> [What the task requires]:
Only the lines from the one containing "uppercase of s" through the one containing "less than or equal to x" should be printed, exactly as they appear below, with both ends included.

> [Source material]:
□ □ □
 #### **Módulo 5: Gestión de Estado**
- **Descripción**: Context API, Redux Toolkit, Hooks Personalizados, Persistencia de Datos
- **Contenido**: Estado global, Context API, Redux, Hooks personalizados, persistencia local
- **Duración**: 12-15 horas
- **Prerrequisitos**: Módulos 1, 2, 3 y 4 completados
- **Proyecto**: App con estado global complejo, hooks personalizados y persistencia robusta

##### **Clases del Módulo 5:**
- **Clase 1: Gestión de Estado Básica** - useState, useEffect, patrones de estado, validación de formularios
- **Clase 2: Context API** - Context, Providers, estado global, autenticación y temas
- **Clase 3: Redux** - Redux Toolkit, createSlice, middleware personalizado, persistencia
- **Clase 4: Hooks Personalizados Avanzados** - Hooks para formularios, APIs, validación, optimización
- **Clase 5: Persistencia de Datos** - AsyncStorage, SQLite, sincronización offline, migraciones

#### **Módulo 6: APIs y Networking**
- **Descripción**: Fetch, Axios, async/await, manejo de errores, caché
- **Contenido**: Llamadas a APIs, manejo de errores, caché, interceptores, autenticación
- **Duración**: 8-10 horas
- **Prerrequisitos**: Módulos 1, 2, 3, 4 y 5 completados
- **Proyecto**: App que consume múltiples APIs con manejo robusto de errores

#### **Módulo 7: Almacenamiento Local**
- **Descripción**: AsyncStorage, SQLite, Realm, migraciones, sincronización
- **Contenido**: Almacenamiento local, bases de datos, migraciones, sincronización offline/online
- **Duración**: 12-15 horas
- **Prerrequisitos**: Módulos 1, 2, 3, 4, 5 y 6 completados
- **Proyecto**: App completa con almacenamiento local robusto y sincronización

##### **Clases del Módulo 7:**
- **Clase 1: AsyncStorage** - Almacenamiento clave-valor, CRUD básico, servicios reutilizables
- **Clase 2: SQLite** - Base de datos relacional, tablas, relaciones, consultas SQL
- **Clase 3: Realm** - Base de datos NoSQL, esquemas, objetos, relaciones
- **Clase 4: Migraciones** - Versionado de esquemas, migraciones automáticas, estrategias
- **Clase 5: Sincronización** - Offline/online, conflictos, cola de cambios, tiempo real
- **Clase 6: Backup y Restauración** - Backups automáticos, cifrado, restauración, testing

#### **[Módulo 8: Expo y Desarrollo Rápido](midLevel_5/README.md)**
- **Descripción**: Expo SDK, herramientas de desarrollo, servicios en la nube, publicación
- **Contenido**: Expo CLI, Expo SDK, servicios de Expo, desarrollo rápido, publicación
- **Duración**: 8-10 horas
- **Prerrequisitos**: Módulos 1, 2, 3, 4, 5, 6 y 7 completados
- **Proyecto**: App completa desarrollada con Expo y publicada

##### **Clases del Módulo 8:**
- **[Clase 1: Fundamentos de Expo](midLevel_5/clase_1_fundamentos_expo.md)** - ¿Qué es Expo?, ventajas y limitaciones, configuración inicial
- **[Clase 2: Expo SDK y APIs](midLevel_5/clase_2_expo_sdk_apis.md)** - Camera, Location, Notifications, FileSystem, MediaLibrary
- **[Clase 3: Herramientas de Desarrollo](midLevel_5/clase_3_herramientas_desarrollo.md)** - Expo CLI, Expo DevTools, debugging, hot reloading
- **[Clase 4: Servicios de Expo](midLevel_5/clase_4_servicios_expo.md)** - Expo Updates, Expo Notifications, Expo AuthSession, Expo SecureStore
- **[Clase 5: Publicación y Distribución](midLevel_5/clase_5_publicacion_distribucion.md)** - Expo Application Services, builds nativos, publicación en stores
□ □ □
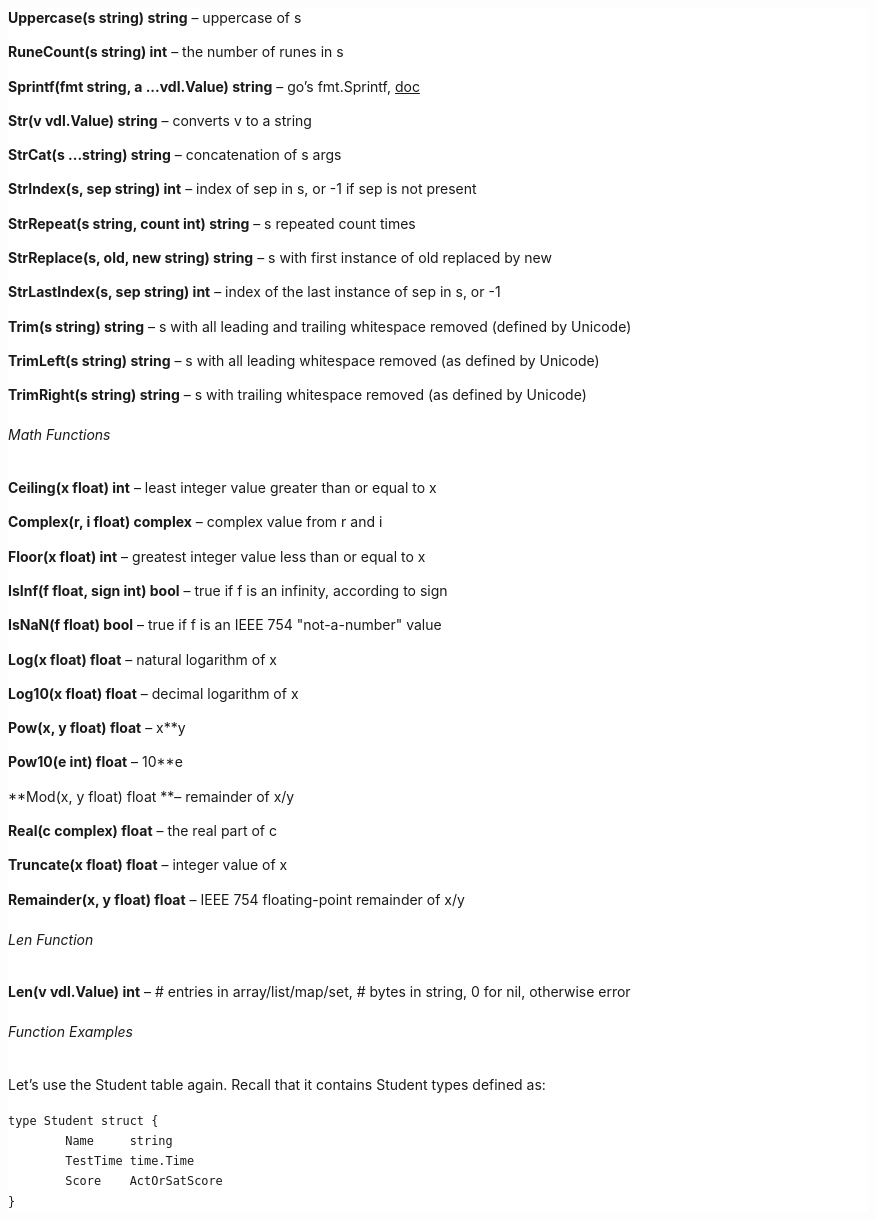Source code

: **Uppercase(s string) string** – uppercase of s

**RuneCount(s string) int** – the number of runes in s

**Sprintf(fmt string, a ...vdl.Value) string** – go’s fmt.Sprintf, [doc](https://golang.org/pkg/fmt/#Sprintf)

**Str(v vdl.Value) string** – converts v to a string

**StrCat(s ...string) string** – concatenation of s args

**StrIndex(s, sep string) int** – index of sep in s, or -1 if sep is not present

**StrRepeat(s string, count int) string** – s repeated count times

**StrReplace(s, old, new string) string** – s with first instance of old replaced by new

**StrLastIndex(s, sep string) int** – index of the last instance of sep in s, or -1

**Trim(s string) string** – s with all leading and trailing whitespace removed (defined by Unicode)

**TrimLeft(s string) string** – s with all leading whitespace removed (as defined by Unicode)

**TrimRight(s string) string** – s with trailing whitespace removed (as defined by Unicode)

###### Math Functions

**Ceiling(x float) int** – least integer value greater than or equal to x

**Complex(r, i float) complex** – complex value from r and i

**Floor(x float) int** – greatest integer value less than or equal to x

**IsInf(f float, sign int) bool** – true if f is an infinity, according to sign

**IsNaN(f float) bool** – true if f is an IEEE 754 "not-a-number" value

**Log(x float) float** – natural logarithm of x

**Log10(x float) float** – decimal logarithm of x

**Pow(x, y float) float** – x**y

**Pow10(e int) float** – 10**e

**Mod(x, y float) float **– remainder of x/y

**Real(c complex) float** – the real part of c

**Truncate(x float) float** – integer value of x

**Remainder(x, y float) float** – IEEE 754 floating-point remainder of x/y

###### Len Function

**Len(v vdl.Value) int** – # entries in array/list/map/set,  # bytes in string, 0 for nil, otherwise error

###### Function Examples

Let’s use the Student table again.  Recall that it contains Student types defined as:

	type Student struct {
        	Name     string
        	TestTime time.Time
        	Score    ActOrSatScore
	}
□ □ □
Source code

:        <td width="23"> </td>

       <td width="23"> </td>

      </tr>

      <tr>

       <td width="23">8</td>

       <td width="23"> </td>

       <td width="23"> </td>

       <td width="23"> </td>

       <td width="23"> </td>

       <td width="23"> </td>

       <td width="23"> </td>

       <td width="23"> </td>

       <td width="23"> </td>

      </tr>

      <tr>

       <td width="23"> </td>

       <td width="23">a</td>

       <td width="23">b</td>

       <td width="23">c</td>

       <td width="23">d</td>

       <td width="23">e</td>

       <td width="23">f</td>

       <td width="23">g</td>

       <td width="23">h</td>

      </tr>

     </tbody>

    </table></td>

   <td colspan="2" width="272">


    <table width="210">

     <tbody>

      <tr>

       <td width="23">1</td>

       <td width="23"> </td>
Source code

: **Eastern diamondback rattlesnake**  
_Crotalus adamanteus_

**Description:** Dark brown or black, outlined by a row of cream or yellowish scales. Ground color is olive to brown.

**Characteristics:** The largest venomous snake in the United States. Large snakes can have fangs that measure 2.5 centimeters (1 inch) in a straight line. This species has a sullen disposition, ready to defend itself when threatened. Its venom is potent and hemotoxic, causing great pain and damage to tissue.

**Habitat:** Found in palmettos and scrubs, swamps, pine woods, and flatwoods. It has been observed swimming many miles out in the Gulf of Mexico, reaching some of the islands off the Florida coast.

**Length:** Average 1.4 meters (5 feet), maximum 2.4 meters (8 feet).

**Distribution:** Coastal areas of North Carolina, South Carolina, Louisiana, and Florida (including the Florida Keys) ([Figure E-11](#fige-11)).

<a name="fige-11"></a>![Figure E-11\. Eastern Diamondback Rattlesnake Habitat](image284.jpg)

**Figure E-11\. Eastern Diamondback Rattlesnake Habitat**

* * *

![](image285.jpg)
□ □ □
> [Answer below]:
: **Uppercase(s string) string** – uppercase of s

**RuneCount(s string) int** – the number of runes in s

**Sprintf(fmt string, a ...vdl.Value) string** – go’s fmt.Sprintf, [doc](https://golang.org/pkg/fmt/#Sprintf)

**Str(v vdl.Value) string** – converts v to a string

**StrCat(s ...string) string** – concatenation of s args

**StrIndex(s, sep string) int** – index of sep in s, or -1 if sep is not present

**StrRepeat(s string, count int) string** – s repeated count times

**StrReplace(s, old, new string) string** – s with first instance of old replaced by new

**StrLastIndex(s, sep string) int** – index of the last instance of sep in s, or -1

**Trim(s string) string** – s with all leading and trailing whitespace removed (defined by Unicode)

**TrimLeft(s string) string** – s with all leading whitespace removed (as defined by Unicode)

**TrimRight(s string) string** – s with trailing whitespace removed (as defined by Unicode)

###### Math Functions

**Ceiling(x float) int** – least integer value greater than or equal to x

**Complex(r, i float) complex** – complex value from r and i

**Floor(x float) int** – greatest integer value less than or equal to x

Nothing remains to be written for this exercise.